I fixed him. Well…I don’t want to selfishly take credit for his work, so let’s say I gave him the chance and the foundation to make changes and he embraced it. Our divorce will be final in a couple of weeks, but we talk multiple times a day and say how much we still love each other. He and I both say we’re the loves of each others lives, and we will never lose our bond. Hubby can love so much…can empathize (when my nephew died who he had only met on a few occasions, he still cried with me and hurt along side me since he knew how devastated I was)…and can show remorse. We still apologize to each other for things that were done during our marriage, and trust me, I know I was no angel!
How does this tie in to Sarge and what H.G. talked about? I thought I could do the same for Sarge. I didn’t realize at first he has Narcissistic Personality Disorder or even know about the seriousness of the abuse that occurs in such relationships. I knew early on Sarge had a tough life, so once again, with love and support, he too could change. He was so wonderful during the idealize stage…so I knew there was good in him. After the first few incidents, I was positive things would change. Because I had seen a metamorphosis in hubby, who actually suffered more than Sarge in his life. I was certain Sarge’s love was genuine, and therefore he’d be able to show the remorse and empathy he had ‘repressed’ if only he had a chance. And then I got so entwined in his narcissistic web, I couldn’t admit to myself that the changes weren’t going to happen.
I still have trouble doing that. To be used or hurt in a relationship is one thing. And hubby and I did this to each other at times. But I always knew he loved me. Really loved me and accepted me on a level no one else ever has. Knowing that Sarge never loved me while still using me and hurting me is almost impossible for me to comprehend. To realize everything was a lie…an act…and that I was an object fulfilling his selfish ‘supply’ needs is devastating. I had the foundation of love for him, but he had none for me. H.G. says that victims of narcs are in love with an illusion. A ghost. The love is NEVER real no matter how unique you think your relationship is.

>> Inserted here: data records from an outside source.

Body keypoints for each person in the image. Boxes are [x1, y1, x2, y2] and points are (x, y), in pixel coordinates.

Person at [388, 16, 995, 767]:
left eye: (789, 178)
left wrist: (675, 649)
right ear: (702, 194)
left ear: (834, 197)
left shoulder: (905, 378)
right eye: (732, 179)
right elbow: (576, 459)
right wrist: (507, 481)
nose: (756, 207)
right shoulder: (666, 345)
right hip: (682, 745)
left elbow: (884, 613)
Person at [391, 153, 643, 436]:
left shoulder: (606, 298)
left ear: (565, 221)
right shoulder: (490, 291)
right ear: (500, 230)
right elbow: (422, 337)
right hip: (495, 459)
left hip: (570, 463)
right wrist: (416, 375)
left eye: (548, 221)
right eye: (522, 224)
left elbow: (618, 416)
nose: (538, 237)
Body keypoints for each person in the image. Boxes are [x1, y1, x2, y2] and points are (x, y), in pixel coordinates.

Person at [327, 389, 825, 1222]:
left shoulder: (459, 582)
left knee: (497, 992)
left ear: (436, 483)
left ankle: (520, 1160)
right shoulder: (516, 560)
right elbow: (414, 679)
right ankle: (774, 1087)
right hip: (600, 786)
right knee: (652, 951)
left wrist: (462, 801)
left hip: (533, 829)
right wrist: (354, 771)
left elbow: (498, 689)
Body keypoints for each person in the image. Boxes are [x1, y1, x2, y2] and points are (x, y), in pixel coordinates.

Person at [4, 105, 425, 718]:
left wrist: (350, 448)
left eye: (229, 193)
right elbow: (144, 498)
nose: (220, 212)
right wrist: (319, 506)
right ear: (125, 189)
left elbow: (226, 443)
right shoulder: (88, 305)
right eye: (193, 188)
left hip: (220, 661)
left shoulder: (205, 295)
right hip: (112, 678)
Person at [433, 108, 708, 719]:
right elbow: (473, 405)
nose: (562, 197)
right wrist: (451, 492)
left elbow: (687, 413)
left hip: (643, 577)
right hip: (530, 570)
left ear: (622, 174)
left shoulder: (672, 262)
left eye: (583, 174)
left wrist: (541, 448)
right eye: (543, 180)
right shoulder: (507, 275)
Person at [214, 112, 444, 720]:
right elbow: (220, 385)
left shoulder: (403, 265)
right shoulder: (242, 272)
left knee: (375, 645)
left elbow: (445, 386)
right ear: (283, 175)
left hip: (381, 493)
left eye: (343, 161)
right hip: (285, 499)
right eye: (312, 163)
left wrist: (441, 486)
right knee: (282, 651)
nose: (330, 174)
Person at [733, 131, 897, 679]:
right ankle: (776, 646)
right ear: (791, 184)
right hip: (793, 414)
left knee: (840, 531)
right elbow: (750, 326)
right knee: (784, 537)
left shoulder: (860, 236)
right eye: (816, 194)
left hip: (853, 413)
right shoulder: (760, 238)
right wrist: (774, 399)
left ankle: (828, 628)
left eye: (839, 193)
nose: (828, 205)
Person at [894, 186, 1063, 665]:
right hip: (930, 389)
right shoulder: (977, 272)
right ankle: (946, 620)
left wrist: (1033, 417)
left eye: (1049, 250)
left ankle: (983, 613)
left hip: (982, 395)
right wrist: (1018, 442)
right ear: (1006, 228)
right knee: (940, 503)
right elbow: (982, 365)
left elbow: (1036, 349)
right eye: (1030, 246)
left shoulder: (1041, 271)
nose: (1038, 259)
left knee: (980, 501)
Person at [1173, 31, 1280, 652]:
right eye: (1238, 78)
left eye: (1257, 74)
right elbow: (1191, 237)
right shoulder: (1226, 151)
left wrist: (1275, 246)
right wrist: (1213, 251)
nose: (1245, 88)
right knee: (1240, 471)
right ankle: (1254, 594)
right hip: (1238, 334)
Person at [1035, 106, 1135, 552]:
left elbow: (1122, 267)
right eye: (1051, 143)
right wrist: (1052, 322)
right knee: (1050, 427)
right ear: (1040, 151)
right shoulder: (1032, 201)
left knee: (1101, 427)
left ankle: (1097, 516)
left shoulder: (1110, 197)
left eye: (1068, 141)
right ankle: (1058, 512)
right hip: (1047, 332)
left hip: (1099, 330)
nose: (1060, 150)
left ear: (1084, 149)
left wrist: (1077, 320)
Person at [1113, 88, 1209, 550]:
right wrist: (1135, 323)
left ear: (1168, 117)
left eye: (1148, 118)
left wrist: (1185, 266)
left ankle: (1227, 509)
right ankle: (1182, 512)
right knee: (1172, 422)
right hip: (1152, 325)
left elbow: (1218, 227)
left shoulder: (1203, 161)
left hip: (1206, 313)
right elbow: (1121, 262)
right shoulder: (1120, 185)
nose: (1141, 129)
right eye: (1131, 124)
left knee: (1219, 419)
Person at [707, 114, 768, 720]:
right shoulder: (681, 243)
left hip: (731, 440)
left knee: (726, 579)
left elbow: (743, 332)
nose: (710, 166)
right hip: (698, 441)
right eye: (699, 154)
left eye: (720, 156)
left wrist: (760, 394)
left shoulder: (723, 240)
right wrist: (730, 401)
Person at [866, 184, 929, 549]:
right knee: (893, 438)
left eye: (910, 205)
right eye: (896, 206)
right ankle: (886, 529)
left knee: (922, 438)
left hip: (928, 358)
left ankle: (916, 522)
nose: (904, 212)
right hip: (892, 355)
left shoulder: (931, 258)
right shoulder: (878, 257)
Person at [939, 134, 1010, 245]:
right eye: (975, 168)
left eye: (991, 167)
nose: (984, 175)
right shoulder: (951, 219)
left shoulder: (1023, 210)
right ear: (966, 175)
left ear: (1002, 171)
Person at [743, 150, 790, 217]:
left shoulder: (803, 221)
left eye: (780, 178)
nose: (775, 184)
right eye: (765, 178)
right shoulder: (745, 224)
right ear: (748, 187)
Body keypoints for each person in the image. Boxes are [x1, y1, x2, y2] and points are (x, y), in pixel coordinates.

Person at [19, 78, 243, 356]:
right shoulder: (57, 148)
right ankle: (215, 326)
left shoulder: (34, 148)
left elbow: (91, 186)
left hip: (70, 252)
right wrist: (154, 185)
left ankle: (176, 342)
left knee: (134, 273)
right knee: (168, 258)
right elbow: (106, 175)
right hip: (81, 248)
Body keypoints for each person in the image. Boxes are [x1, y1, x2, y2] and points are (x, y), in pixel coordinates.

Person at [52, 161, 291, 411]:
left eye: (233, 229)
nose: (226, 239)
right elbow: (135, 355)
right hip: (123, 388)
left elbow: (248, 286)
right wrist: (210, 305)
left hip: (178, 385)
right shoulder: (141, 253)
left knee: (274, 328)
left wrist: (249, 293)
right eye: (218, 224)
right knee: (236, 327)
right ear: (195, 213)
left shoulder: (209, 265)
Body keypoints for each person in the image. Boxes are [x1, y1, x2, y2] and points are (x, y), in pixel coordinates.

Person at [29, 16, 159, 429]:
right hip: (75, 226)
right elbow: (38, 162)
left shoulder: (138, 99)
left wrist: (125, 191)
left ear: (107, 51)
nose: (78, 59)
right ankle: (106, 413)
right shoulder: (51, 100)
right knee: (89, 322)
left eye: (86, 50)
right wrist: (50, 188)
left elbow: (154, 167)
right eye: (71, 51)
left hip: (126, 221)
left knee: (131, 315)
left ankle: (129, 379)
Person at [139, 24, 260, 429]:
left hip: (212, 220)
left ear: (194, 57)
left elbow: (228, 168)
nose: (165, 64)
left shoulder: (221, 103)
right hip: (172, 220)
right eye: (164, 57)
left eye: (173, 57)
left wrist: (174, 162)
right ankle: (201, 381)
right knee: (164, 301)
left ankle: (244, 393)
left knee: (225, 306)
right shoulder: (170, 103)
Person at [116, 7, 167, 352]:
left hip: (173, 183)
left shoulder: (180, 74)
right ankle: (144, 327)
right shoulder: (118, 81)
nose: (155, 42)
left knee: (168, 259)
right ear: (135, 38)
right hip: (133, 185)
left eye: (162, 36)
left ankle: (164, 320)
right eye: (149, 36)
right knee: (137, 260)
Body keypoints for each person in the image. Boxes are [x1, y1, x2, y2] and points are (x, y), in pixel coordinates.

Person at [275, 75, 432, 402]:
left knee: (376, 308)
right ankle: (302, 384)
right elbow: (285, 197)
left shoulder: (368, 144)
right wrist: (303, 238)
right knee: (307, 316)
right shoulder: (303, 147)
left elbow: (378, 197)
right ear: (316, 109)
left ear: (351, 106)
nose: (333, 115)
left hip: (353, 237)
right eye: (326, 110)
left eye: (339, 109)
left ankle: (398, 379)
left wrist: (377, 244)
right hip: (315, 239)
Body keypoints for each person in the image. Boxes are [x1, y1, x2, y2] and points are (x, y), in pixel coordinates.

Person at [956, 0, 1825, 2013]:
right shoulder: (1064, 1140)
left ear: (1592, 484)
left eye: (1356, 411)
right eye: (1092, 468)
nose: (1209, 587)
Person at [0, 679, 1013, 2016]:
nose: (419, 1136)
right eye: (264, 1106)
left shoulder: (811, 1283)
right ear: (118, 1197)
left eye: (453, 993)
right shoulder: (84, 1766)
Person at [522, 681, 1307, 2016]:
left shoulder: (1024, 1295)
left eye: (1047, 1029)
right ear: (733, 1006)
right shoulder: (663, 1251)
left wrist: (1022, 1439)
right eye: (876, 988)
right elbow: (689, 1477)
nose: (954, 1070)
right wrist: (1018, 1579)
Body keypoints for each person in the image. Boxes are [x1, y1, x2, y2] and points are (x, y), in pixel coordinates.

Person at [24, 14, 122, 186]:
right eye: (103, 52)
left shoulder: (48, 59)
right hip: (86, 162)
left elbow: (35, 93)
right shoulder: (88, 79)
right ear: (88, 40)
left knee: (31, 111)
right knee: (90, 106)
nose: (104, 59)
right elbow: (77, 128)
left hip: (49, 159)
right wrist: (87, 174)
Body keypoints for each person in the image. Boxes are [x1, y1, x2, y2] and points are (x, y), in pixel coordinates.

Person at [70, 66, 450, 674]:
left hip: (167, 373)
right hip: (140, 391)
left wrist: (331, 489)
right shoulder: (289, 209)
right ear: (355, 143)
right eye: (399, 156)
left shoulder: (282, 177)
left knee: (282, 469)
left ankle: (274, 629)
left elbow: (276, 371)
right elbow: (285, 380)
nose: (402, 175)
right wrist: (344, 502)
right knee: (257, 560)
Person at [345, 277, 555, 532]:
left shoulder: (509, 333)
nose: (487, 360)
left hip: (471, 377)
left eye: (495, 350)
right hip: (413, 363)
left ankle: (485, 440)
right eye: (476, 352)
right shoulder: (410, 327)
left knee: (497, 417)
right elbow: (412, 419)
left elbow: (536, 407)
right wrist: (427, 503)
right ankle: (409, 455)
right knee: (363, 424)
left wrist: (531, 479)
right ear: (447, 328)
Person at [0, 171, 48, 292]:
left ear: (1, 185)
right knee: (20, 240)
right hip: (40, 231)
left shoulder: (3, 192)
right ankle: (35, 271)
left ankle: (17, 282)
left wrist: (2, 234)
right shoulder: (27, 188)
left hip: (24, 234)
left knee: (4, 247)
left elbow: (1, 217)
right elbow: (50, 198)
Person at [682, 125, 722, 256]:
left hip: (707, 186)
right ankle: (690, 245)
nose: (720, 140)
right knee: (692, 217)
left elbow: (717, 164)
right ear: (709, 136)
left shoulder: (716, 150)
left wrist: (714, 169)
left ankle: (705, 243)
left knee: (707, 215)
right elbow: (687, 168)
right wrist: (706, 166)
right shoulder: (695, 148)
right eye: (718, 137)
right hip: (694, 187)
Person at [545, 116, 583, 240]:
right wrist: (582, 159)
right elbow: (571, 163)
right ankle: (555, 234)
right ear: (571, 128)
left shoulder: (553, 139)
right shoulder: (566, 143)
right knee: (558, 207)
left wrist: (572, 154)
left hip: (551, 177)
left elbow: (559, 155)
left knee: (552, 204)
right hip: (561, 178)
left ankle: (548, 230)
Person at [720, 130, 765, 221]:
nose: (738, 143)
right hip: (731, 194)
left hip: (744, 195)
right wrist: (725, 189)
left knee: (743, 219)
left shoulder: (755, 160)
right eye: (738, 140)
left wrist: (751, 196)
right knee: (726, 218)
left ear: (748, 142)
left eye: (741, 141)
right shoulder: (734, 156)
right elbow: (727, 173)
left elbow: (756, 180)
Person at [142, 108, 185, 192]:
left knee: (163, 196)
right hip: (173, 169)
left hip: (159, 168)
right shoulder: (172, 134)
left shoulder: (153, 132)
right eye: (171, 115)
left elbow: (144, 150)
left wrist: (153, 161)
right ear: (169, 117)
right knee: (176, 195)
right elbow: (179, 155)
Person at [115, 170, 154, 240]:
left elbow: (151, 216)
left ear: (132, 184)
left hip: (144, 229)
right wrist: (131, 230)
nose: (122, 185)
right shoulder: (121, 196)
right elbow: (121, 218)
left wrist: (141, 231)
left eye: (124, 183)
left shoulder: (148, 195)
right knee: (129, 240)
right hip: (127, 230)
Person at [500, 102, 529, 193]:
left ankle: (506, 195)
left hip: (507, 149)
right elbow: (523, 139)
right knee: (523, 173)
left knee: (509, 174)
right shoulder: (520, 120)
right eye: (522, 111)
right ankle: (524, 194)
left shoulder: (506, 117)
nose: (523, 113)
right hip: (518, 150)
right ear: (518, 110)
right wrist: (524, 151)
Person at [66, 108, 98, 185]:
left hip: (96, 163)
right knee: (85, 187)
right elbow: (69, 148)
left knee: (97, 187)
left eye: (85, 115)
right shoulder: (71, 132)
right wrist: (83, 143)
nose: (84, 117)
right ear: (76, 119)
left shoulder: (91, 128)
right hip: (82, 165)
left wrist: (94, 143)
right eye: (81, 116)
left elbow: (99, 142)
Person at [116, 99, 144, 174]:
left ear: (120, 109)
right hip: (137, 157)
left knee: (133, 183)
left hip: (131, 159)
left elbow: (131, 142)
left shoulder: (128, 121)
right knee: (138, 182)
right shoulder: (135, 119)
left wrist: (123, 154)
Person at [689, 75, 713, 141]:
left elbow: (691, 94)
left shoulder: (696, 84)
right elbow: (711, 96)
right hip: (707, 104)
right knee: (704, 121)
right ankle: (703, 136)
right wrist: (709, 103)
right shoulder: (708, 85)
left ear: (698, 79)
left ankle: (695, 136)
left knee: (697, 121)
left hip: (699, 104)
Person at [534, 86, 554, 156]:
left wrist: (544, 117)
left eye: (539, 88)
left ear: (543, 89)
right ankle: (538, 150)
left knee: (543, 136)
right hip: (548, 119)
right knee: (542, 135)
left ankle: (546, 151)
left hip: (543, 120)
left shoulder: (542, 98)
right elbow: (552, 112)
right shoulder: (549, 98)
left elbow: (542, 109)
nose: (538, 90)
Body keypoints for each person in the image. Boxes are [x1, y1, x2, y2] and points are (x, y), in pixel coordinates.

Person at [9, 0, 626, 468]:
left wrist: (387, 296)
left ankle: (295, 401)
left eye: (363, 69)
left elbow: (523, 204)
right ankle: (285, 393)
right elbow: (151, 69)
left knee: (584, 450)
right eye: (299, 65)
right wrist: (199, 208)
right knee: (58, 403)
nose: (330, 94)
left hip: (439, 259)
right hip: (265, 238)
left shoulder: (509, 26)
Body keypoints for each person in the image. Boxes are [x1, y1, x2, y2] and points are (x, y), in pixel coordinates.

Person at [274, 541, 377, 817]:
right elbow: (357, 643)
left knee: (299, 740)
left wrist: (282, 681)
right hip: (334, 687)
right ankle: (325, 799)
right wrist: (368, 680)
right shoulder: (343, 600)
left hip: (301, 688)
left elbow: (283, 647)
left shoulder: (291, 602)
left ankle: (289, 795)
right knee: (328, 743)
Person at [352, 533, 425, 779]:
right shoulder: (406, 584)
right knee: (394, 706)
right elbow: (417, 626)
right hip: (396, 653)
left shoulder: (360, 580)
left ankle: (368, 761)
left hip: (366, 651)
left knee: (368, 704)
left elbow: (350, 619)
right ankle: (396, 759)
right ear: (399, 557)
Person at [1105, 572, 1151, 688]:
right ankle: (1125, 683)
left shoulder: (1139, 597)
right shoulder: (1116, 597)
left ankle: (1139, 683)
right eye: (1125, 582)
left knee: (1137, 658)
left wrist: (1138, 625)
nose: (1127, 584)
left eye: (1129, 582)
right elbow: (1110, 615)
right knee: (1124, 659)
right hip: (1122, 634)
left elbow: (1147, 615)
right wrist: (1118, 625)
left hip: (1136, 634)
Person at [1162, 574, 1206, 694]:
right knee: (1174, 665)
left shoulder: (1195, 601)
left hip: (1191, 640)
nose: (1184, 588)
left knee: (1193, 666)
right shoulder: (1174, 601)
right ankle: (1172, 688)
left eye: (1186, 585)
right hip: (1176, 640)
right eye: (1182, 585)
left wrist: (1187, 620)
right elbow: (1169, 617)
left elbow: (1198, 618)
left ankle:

What a horrible thing to acknowledge. All of my physical pain, psychological manipulation, emotional battering, and financial losses are from a person that cared nothing for me. A person who saw me as an object. A person who simply can’t do any different regardless of the relationship. I’m to the point where I’m accepting these issues to be true, but the emotional pain of that acceptance is pretty bad. Above anything, us empaths want love. Because that’s what we give. And when we have given our all to an empty shell, we feel the failure of our ability to make things better…different. Like we’re used to doing.
This is what I know: people without NPD can make positive and dramatic changes in their behavior and lives if they choose too and do the work required. But narcs? They can’t. No matter how much we love them, care for them, or do for them, they are always going to be what they are. People who can’t love you. Can’t feel for you. Can’t be sorry for what they’ve put you through. We need to understand the illusion of what they created, and somehow, let that illusion go free.